L'immigrato "regolare". La storia di J.Mohamed, che entrò coi flussi e oggi è al Cie

ROMA – Tutti vogliono gli immigrati "regolari". Quelli che viaggiano con il passaporto, che hanno i documenti in regola e che lavorano. Nessuno però ricorda il concetto di fondo. Che l'immigrato "regolare" è come i piatti di plastica. Usa e getta. Prendete la storia di J. Mohamed, un ragazzo marocchino poco più che venticinquenne. Anche lui si trova detenuto al centro di identificazione e espulsione di Ponte Galeria, a Roma, in attesa del rimpatrio. Eppure in Italia ci è arrivato con un contratto di lavoro e tutti i documenti in regola. È l'emblema dell'immigrazione regolare. E della sua precarietà. Era il 2005, quando lo zio, che ha una ditta edile a Albenga, in provincia di Savona, gli mandò un contratto di assunzione, con il quale, attraverso il decreto flussi, riuscì a ottenere un regolare visto d'ingresso presso l'Ambasciata italiana in Marocco e quindi un permesso di soggiorno per motivi di lavoro una volta arrivato nel nostro paese.

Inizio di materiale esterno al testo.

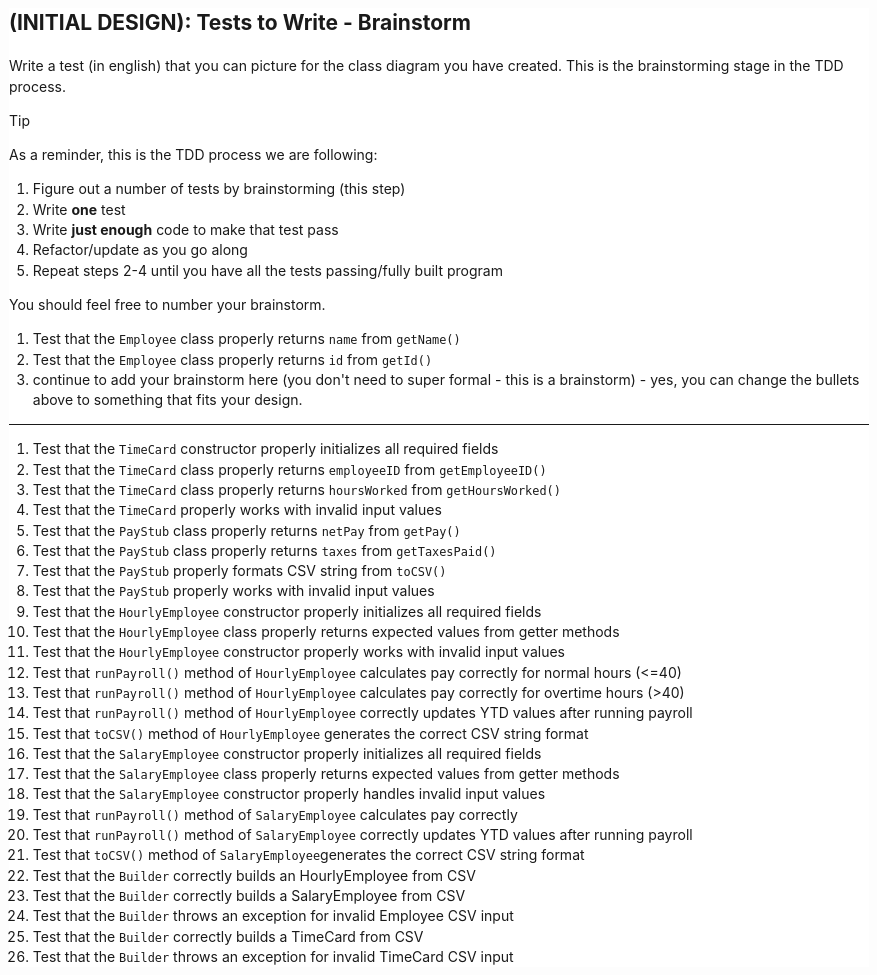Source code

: ## (INITIAL DESIGN): Tests to Write - Brainstorm

Write a test (in english) that you can picture for the class diagram you have created. This is the brainstorming stage in the TDD process. 

> [!TIP]
> As a reminder, this is the TDD process we are following:
> 1. Figure out a number of tests by brainstorming (this step)
> 2. Write **one** test
> 3. Write **just enough** code to make that test pass
> 4. Refactor/update  as you go along
> 5. Repeat steps 2-4 until you have all the tests passing/fully built program

You should feel free to number your brainstorm. 

1. Test that the `Employee` class properly returns `name` from `getName()`
2. Test that the `Employee` class properly returns `id` from `getId()`
3. continue to add your brainstorm here (you don't need to super formal - this is a brainstorm) - yes, you can change the bullets above to something that fits your design.

***
1. Test that the `TimeCard` constructor properly initializes all required fields
2. Test that the `TimeCard` class properly returns `employeeID` from `getEmployeeID()`
3. Test that the `TimeCard` class properly returns `hoursWorked` from `getHoursWorked()`
4. Test that the `TimeCard` properly works with invalid input values
5. Test that the `PayStub` class properly returns `netPay` from `getPay()`
6. Test that the `PayStub` class properly returns `taxes` from `getTaxesPaid()`
7. Test that the `PayStub` properly formats CSV string from `toCSV()`
8. Test that the `PayStub` properly works with invalid input values 
9. Test that the `HourlyEmployee` constructor properly initializes all required fields 
10. Test that the `HourlyEmployee` class properly returns expected values from getter methods 
11. Test that the `HourlyEmployee` constructor properly works with invalid input values 
12. Test that `runPayroll()` method of `HourlyEmployee` calculates pay correctly for normal hours (<=40)
13. Test that `runPayroll()` method of `HourlyEmployee` calculates pay correctly for overtime hours (>40)
14. Test that `runPayroll()` method of `HourlyEmployee` correctly updates YTD values after running payroll 
15. Test that `toCSV()` method of `HourlyEmployee` generates the correct CSV string format
16. Test that the `SalaryEmployee` constructor properly initializes all required fields 
17. Test that the `SalaryEmployee` class properly returns expected values from getter methods 
18. Test that the `SalaryEmployee` constructor properly handles invalid input values 
19. Test that `runPayroll()` method of `SalaryEmployee` calculates pay correctly 
20. Test that `runPayroll()` method of `SalaryEmployee` correctly updates YTD values after running payroll 
21. Test that `toCSV()` method of `SalaryEmployee`generates the correct CSV string format
22. Test that the `Builder` correctly builds an HourlyEmployee from CSV 
23. Test that the `Builder` correctly builds a SalaryEmployee from CSV 
24. Test that the `Builder` throws an exception for invalid Employee CSV input 
25. Test that the `Builder` correctly builds a TimeCard from CSV 
26. Test that the `Builder` throws an exception for invalid TimeCard CSV input
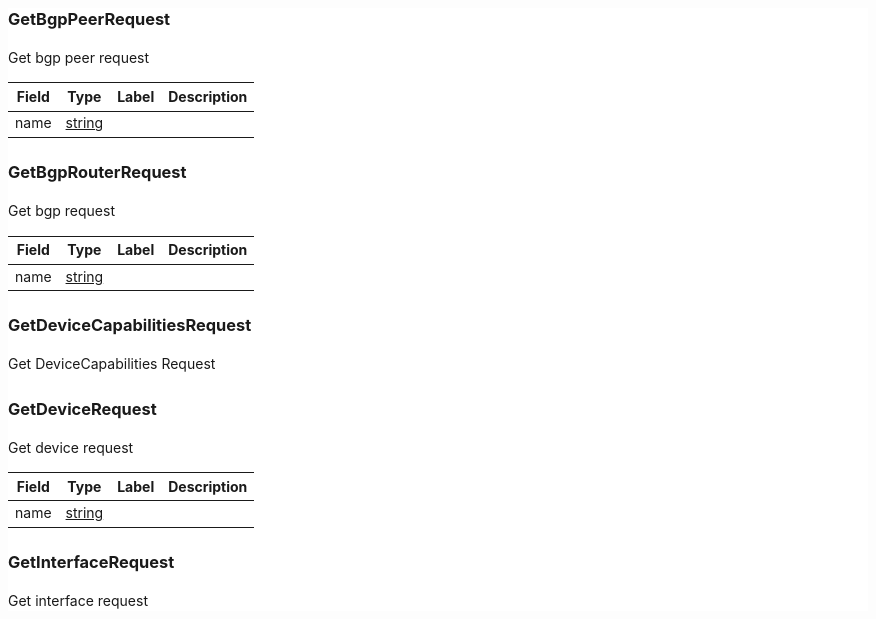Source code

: 




<a name="opi_api-network-cloud-v1alpha1-GetBgpPeerRequest"></a>

### GetBgpPeerRequest
Get bgp peer request


| Field | Type | Label | Description |
| ----- | ---- | ----- | ----------- |
| name | [string](#string) |  |  |






<a name="opi_api-network-cloud-v1alpha1-GetBgpRouterRequest"></a>

### GetBgpRouterRequest
Get bgp request


| Field | Type | Label | Description |
| ----- | ---- | ----- | ----------- |
| name | [string](#string) |  |  |






<a name="opi_api-network-cloud-v1alpha1-GetDeviceCapabilitiesRequest"></a>

### GetDeviceCapabilitiesRequest
Get DeviceCapabilities Request






<a name="opi_api-network-cloud-v1alpha1-GetDeviceRequest"></a>

### GetDeviceRequest
Get device request


| Field | Type | Label | Description |
| ----- | ---- | ----- | ----------- |
| name | [string](#string) |  |  |






<a name="opi_api-network-cloud-v1alpha1-GetInterfaceRequest"></a>

### GetInterfaceRequest
Get interface request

Peccato che in cambio di quel “favore” lo zio lo abbia fatto lavorare senza pagarlo, per un anno e mezzo. E che alla fine, stanco delle sue lamentele, lo abbia obbligato a firmare una lettera di dimissioni. Così, quando nel marzo del 2007 il permesso di soggiorno è scaduto, anziché rinnovarglielo lo Questura glielo ha ritirato e gli ha consegnato un foglio di via. Dopo averlo cacciato, infatti, lo zio aveva cambiato casa senza avvisarlo e così lui aveva perso la residenza, che è uno dei requisiti per il rinnovo del documento.

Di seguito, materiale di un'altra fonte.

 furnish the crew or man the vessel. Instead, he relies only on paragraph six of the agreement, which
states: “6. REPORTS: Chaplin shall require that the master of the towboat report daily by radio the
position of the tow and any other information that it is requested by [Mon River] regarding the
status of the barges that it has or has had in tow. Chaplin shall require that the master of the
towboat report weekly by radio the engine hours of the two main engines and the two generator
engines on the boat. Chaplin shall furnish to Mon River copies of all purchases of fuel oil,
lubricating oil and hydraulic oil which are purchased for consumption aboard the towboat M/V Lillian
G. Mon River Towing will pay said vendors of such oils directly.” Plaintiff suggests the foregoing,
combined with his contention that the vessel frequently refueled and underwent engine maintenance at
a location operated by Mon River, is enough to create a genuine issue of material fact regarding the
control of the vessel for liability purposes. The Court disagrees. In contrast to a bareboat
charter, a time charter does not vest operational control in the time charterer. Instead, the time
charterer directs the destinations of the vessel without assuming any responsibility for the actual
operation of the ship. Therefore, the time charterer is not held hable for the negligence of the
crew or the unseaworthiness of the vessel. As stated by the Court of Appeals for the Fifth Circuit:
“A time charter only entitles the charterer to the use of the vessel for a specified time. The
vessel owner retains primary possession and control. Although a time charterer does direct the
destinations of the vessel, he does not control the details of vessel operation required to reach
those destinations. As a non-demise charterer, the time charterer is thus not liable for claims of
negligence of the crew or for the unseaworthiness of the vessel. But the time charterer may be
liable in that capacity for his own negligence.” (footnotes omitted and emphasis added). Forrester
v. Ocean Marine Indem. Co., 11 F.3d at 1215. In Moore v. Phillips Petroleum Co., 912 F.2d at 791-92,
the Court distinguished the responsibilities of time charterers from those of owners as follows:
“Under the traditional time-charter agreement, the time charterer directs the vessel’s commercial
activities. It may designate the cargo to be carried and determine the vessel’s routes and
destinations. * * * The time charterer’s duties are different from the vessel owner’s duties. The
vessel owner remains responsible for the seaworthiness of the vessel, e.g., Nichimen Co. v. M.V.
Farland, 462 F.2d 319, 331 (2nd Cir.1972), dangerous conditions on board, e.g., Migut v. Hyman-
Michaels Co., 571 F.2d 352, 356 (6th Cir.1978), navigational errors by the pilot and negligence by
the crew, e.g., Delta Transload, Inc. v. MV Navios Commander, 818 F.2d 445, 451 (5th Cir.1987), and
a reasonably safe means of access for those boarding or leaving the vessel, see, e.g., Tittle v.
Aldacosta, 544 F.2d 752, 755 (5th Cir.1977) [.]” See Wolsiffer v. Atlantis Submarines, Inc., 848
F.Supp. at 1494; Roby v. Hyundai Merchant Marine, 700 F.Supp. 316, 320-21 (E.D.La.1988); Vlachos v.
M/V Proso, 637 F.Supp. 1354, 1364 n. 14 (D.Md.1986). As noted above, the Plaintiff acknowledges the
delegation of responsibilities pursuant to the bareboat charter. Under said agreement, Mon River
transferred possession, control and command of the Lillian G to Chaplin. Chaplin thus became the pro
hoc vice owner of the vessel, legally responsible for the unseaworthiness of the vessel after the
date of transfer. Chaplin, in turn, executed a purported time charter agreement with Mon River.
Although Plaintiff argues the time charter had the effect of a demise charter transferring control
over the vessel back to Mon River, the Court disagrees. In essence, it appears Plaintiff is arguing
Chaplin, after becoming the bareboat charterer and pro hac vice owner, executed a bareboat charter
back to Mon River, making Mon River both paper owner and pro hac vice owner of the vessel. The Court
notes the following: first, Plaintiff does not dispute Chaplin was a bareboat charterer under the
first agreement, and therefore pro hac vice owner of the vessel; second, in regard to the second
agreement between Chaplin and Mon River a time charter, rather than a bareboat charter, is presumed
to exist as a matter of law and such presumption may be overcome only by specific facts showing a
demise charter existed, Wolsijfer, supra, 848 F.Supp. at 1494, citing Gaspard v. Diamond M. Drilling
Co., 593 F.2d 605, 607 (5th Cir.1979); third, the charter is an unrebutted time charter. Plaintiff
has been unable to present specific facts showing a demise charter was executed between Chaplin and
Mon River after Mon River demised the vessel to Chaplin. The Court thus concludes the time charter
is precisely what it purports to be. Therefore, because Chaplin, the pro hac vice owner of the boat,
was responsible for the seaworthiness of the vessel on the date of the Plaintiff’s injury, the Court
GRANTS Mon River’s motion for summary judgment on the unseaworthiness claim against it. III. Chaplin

Da allora Mohamed si è barcamenato tra mille lavori e lavoretti in nero. D'inverno sui cantieri in Liguria. E d'estate al mare a vendere asciugamani. E proprio quest'estate lo hanno fermato. È successo a inizio agosto. Non al mare però, a Prato. Era andato da un fornitore cinese per comprare i teli da vendere sulle spiagge ai turisti. Quando gli hanno chiesto i documenti ha mostrato la carta d'identità rilasciata dal Comune di Albenga, che tiene ancora con sè nel portafogli. Ma è bastato un controllo delle impronte digitali per vedere che aveva già avuto un foglio di via. E così, per un banale controllo di identità in nome della sicurezza degli italiani, Mohamed ha perso tutte le sue ambizioni. E noi italiani, siamo davvero sicuri che saremo più sicuri quando avremo espulso i tanti J.Mohamed dal nostro paese?